傅霽琛似乎有些不可置信的垂眸看向自己略微顫抖的手。我捂著臉,早覺得這樣的疼什麼也不算。
「沈凝漪,她已經死了。」他抓起我的手,「你到底做過什麼?」
我看著他的猩紅的眼睛,動作粗暴的把肩帶垮下,任由裙子滑褪至腿彎。
他本就吃了藥,整個人呼吸乍然深沉,極力挪開眼睛。
我掰回他的臉,逼他看清我。
「我給你看我做過什麼。」
我的皮膚疤痕斑駁縱橫,煙頭熨燙的無數個圓點讓我宛如一只丑陋瓢蟲。
「傅霽琛,真的只有她一個受害者嗎?我不痛苦嗎?你憑什麼,憑什麼恨我。」
床旗,被褥。
沉重的翻覆到我的身上,像是要將我活埋。
我聽見他甕聲,沈凝漪,別犯賤。
五
之后的五年,我按部就班的念書、就業。傅霽琛三個字對我來說好像不過是一串熟悉的字符。
直到傅家長子,傅霽琛的大哥在國外意外身亡。
傅霽琛的母親在一夜之間精神與肉體都幾近被摧垮。下達病危通知書那天,我趕到醫院,終于與傅霽琛再次相見。

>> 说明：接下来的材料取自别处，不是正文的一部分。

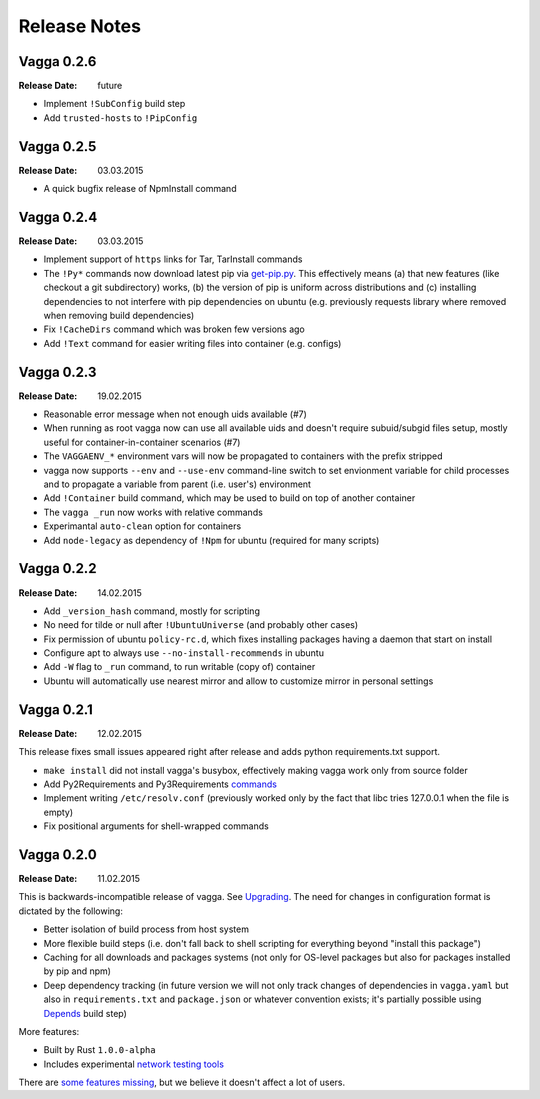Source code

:=============
Release Notes
=============


Vagga 0.2.6
===========

:Release Date: future

* Implement ``!SubConfig`` build step
* Add ``trusted-hosts`` to ``!PipConfig``


Vagga 0.2.5
===========

:Release Date: 03.03.2015

* A quick bugfix release of NpmInstall command


Vagga 0.2.4
===========

:Release Date: 03.03.2015

* Implement support of ``https`` links for Tar, TarInstall commands
* The ``!Py*`` commands now download latest pip via `get-pip.py`_. This
  effectively means (a) that new features (like checkout a git subdirectory)
  works, (b) the version of pip is uniform across distributions and
  (c) installing dependencies to not interfere with pip dependencies on ubuntu
  (e.g. previously requests library where removed when removing build
  dependencies)
* Fix ``!CacheDirs`` command which was broken few versions ago
* Add ``!Text`` command for easier writing files into container (e.g. configs)

.. _get-pip.py: https://pip.pypa.io/en/latest/installing.html


Vagga 0.2.3
===========

:Release Date: 19.02.2015

* Reasonable error message when not enough uids available (#7)
* When running as root vagga now can use all available uids and doesn't require
  subuid/subgid files setup, mostly useful for container-in-container
  scenarios (#7)
* The ``VAGGAENV_*`` environment vars will now be propagated to containers with
  the prefix stripped
* vagga now supports ``--env`` and ``--use-env`` command-line switch to set
  envionment variable for child processes and to propagate a variable from
  parent (i.e. user's) environment
* Add ``!Container`` build command, which may be used to build on top of
  another container
* The ``vagga _run`` now works with relative commands
* Experimantal ``auto-clean`` option for containers
* Add ``node-legacy`` as dependency of ``!Npm`` for ubuntu (required for many
  scripts)


Vagga 0.2.2
===========

:Release Date: 14.02.2015

* Add ``_version_hash`` command, mostly for scripting
* No need for tilde or null after ``!UbuntuUniverse`` (and probably other cases)
* Fix permission of ubuntu ``policy-rc.d``, which fixes installing packages
  having a daemon that start on install
* Configure apt to always use ``--no-install-recommends`` in ubuntu
* Add ``-W`` flag to ``_run`` command, to run writable (copy of) container
* Ubuntu will automatically use nearest mirror and allow to customize mirror
  in personal settings


Vagga 0.2.1
===========

:Release Date: 12.02.2015

This release fixes small issues appeared right after release and adds python
requirements.txt support.

* ``make install`` did not install vagga's busybox, effectively making vagga
  work only from source folder
* Add Py2Requirements and Py3Requirements
  `commands <http://vagga.readthedocs.org/en/latest/build_commands.html#pyreq>`_
* Implement writing ``/etc/resolv.conf`` (previously worked only by the fact
  that libc tries 127.0.0.1 when the file is empty)
* Fix positional arguments for shell-wrapped commands


Vagga 0.2.0
===========


:Release Date: 11.02.2015

This is backwards-incompatible release of vagga. See Upgrading_. The need for
changes in configuration format is dictated by the following:

* Better isolation of build process from host system
* More flexible build steps (i.e. don't fall back to shell scripting for
  everything beyond "install this package")
* Caching for all downloads and packages systems (not only for OS-level
  packages but also for packages installed by pip and npm)
* Deep dependency tracking (in future version we will not only track
  changes of dependencies in ``vagga.yaml`` but also in ``requirements.txt``
  and ``package.json`` or whatever convention exists; it's partially possible
  using Depends_ build step)

More features:

* Built by Rust ``1.0.0-alpha``
* Includes experimental network_ `testing tools`_


There are `some features missing`_, but we believe it doesn't
affect a lot of users.


.. _Upgrading: http://vagga.readthedocs.org/en/latest/upgrading.html
.. _some features missing: http://vagga.readthedocs.org/en/latest/upgrading.html#missing-features
.. _Depends: http://vagga.readthedocs.org/en/latest/build_commands.html#depends
.. _network: http://vagga.readthedocs.org/en/latest/network.html
.. _testing tools: https://medium.com/@paulcolomiets/evaluating-mesos-4a08f85473fb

時隔五年,他早已褪去青澀,光是筆直立在病房走廊盡頭的背影就已經很拿人。
我望著他露在西服領子外線條冷硬的后頸骨節,叫了一聲,「傅霽琛。」
他僵直一瞬卻沒有回頭,只寡淡的嗯了一聲。
他母親生命的最后一刻,極力將我的手遞給他,要他在病榻前發誓娶我。
他沒再推脫。
他不會推脫。
因為除卻李南舒,所有女人對他都別無二致。更何況我們縱亙對方的生命已經太長,即使他對我深惡也已沒有辦法完全將我剝離剔除出他的世界。
除了我,還能選擇誰?
除了他,我還能愛誰?
我們的婚期定在隆冬。
我走過紅毯,卻好像每一步都踏在童年時他用干燥溫暖的手牽著我走過的小道,踩在少年時他令我悸動,被我腳尖緊張挲點的地磚。